Il sindacato invia un documento al Comitato di Settore Salute per affrontare carenza di medici e nuove esigenze organizzative.
Rafforzare il ruolo della medicina generale e rendere la professione più attrattiva per le nuove generazioni. Con questo obiettivo lo SNAMI ha inviato una proposta di riforma contrattuale al presidente del Comitato di Settore Salute, Marco Alparone.
L’iniziativa, presentata a Roma, si inserisce in un contesto caratterizzato da una crescente difficoltà nel garantire la presenza capillare dei medici di famiglia e da un cambiamento delle esigenze professionali e sociali legate all’esercizio della medicina territoriale.
Un pilastro del Servizio sanitario
La medicina generale rappresenta uno dei principali punti di accesso alle cure per i cittadini e svolge un ruolo centrale nella presa in carico delle cronicità, nella prevenzione e nell’orientamento all’interno dei percorsi assistenziali del Servizio Sanitario Nazionale.

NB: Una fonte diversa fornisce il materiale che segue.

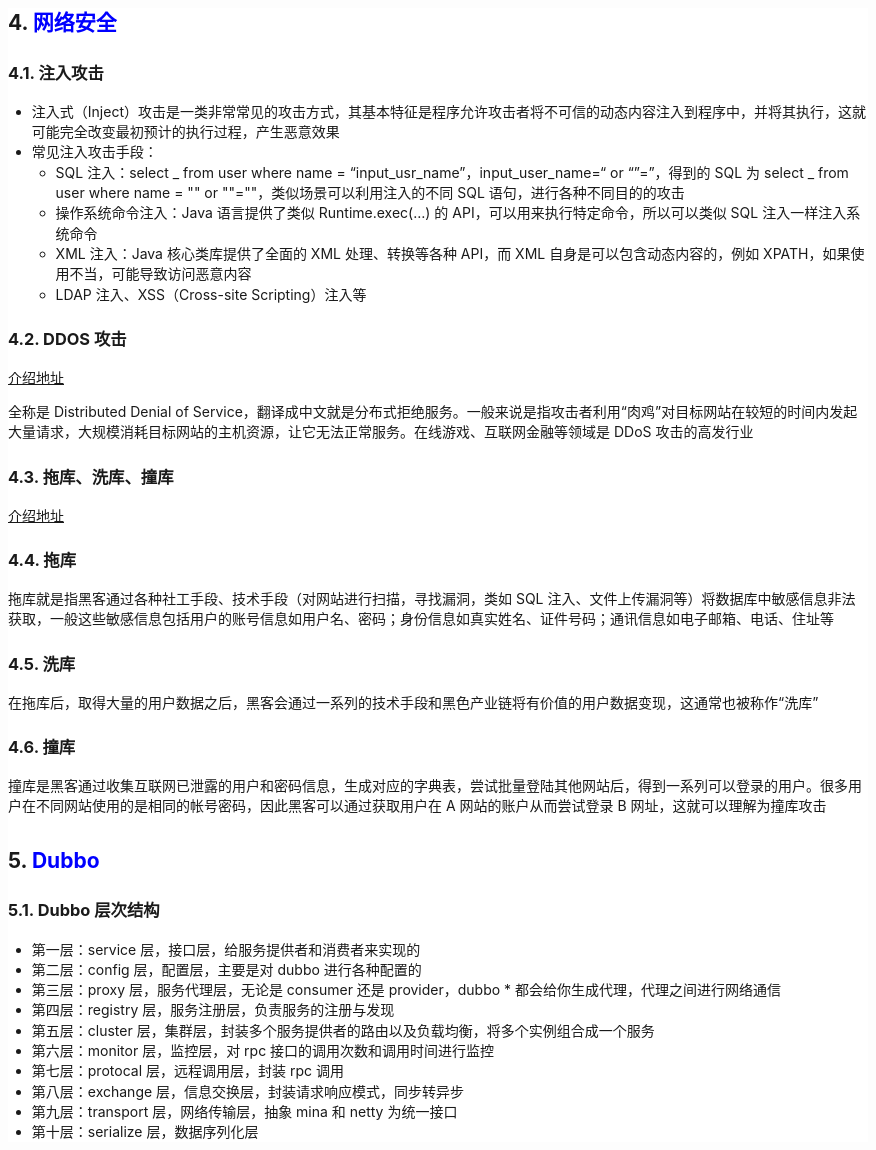 ## 4. <font color=blue>网络安全</font>

### 4.1. 注入攻击

- 注入式（Inject）攻击是一类非常常见的攻击方式，其基本特征是程序允许攻击者将不可信的动态内容注入到程序中，并将其执行，这就可能完全改变最初预计的执行过程，产生恶意效果
- 常见注入攻击手段：
  - SQL 注入：select _ from user where name = “input_usr_name”，input_user_name=“ or “”=”，得到的 SQL 为 select _ from user where name = "" or ""=""，类似场景可以利用注入的不同 SQL 语句，进行各种不同目的的攻击
  - 操作系统命令注入：Java 语言提供了类似 Runtime.exec(…) 的 API，可以用来执行特定命令，所以可以类似 SQL 注入一样注入系统命令
  - XML 注入：Java 核心类库提供了全面的 XML 处理、转换等各种 API，而 XML 自身是可以包含动态内容的，例如 XPATH，如果使用不当，可能导致访问恶意内容
  - LDAP 注入、XSS（Cross-site Scripting）注入等

### 4.2. DDOS 攻击

[介绍地址](http://www.ruanyifeng.com/blog/2018/06/ddos.html)

全称是 Distributed Denial of Service，翻译成中文就是分布式拒绝服务。一般来说是指攻击者利用“肉鸡”对目标网站在较短的时间内发起大量请求，大规模消耗目标网站的主机资源，让它无法正常服务。在线游戏、互联网金融等领域是 DDoS 攻击的高发行业

### 4.3. 拖库、洗库、撞库

[介绍地址](https://zhuanlan.zhihu.com/p/69979644)

### 4.4. 拖库

拖库就是指黑客通过各种社工手段、技术手段（对网站进行扫描，寻找漏洞，类如 SQL 注入、文件上传漏洞等）将数据库中敏感信息非法获取，一般这些敏感信息包括用户的账号信息如用户名、密码；身份信息如真实姓名、证件号码；通讯信息如电子邮箱、电话、住址等

### 4.5. 洗库

在拖库后，取得大量的用户数据之后，黑客会通过一系列的技术手段和黑色产业链将有价值的用户数据变现，这通常也被称作“洗库”

### 4.6. 撞库

撞库是黑客通过收集互联网已泄露的用户和密码信息，生成对应的字典表，尝试批量登陆其他网站后，得到一系列可以登录的用户。很多用户在不同网站使用的是相同的帐号密码，因此黑客可以通过获取用户在 A 网站的账户从而尝试登录 B 网址，这就可以理解为撞库攻击

## 5. <font color=blue>Dubbo</font>

### 5.1. Dubbo 层次结构

- 第一层：service 层，接口层，给服务提供者和消费者来实现的
- 第二层：config 层，配置层，主要是对 dubbo 进行各种配置的
- 第三层：proxy 层，服务代理层，无论是 consumer 还是 provider，dubbo \* 都会给你生成代理，代理之间进行网络通信
- 第四层：registry 层，服务注册层，负责服务的注册与发现
- 第五层：cluster 层，集群层，封装多个服务提供者的路由以及负载均衡，将多个实例组合成一个服务
- 第六层：monitor 层，监控层，对 rpc 接口的调用次数和调用时间进行监控
- 第七层：protocal 层，远程调用层，封装 rpc 调用
- 第八层：exchange 层，信息交换层，封装请求响应模式，同步转异步
- 第九层：transport 层，网络传输层，抽象 mina 和 netty 为统一接口
- 第十层：serialize 层，数据序列化层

Tuttavia, il modello organizzativo attuale è messo alla prova dalla carenza di professionisti e dalla diminuzione dell’interesse verso la disciplina da parte dei giovani medici.
Nuove esigenze organizzative
Tra i fattori che stanno ridefinendo la professione vi è anche la crescente presenza femminile, che richiede soluzioni più flessibili per favorire un migliore equilibrio tra vita lavorativa e personale.
Secondo Simona Autunnali, tesoriera SNAMI, l’adeguamento del contratto rappresenta un passaggio necessario per garantire il futuro del medico di famiglia e rendere operative le nuove strutture territoriali come le Case di Comunità.
Rendere la professione più attrattiva
Per Matteo Picerna, vice segretario nazionale SNAMI, servono strumenti più moderni e sostenibili, in linea con le trasformazioni del contesto sanitario e sociale, per assicurare continuità assistenziale ai cittadini e valorizzare il ruolo del medico di medicina generale.